Subjektive Wahrnehmung
Nehmen wir bestimmte Schmerzen regelmäßig wahr, erhöht sich unsere Aufmerksam nach und nach dafür. Der Körper wird ständig nach Symptomen abgesucht. Es ist so gut wie unausweichlich, dass sich daraufhin bestimmte Gedanken verfestigen: „Ich werde meine Schmerzen niemals los“ oder „Niemand kann mir helfen“ verdeutlichen die Hilflosigkeit und Verzweiflung, mit der sich Betroffene beladen fühlen. Die negativen Überzeugungen und das Katastrophisieren schlagen auf die Stimmung, was den Leidensdruck noch größer werden lässt und die Symptomatik aufrechterhält.
Vermeidungsverhalten
Aus Angst, den Körper zusätzlich zu belasten, verfallen viele Betroffene in ein Schonverhalten. Das ist aus zweierlei Sicht problematisch: Bei psychosomatischen Rückenschmerzen verschlimmert sich zum Beispiel die Symptomatik durch einen Abbau der Muskulatur und eine Abnahme der allgemeinen Fitness. Gleichzeitig leidet die soziale Teilhabe, wodurch sich depressive Verstimmungen häufen. Soziale Isolation und Einsamkeit versetzen den Körper erneut in Stress, was die Beschwerden durch vermehrte Anspannung verschlimmert. Dieser Kreislauf verdeutlicht die Wichtigkeit der Herangehensweise der Psychosomatik, die Schmerzen ganzheitlich zu betrachten.

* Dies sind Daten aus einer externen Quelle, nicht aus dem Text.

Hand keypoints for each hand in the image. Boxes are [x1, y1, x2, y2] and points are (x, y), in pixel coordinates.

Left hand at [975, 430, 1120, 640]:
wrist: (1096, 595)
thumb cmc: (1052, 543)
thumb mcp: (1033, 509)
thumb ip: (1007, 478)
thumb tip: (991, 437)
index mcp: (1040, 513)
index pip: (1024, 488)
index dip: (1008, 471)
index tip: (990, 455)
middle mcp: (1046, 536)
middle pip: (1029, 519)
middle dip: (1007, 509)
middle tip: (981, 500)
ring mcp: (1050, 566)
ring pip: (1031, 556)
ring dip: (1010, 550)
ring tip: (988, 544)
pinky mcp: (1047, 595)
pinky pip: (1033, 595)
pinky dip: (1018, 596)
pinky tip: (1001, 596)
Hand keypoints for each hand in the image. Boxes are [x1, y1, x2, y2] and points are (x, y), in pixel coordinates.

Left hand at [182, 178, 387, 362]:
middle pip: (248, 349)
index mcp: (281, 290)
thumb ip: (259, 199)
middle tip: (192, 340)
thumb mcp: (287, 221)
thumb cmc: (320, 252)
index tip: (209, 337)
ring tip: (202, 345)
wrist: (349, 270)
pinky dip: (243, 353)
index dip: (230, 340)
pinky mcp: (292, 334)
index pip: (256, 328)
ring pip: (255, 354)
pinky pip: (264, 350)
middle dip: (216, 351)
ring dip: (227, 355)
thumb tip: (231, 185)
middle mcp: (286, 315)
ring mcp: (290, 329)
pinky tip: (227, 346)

Ob psychosomatische Bauch-, Rücken-, oder Kopfschmerzen – ein multimodaler Ansatz, bei dem unterschiedliche Therapien kombiniert werden, zeigt die größten Behandlungserfolge. Je nach Art der Schmerzen kommen verschiedene körperliche Therapien (Physiotherapie, Kraft- und Ausdauertraining), Entspannungsverfahren und insbesondere Psychotherapie zum Einsatz.

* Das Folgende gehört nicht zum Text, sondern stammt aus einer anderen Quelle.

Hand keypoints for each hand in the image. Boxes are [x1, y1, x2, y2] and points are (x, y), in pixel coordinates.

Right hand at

Hier geht es vor allem um die kognitive Schmerzbewältigung, den Abbau von Ängsten und Depressivität, und einen umfangreicheren Blick für die Ursachen der wiederkehrenden oder andauernden Schmerzen. Gerade psychosomatische Kliniken bieten eine gute und nachhaltige Möglichkeit, verschiedene Bausteine zu kombinieren, um einerseits die Symptome zu reduzieren und andererseits neue Ressourcen und Bewältigungsmöglichkeiten zu aktivieren.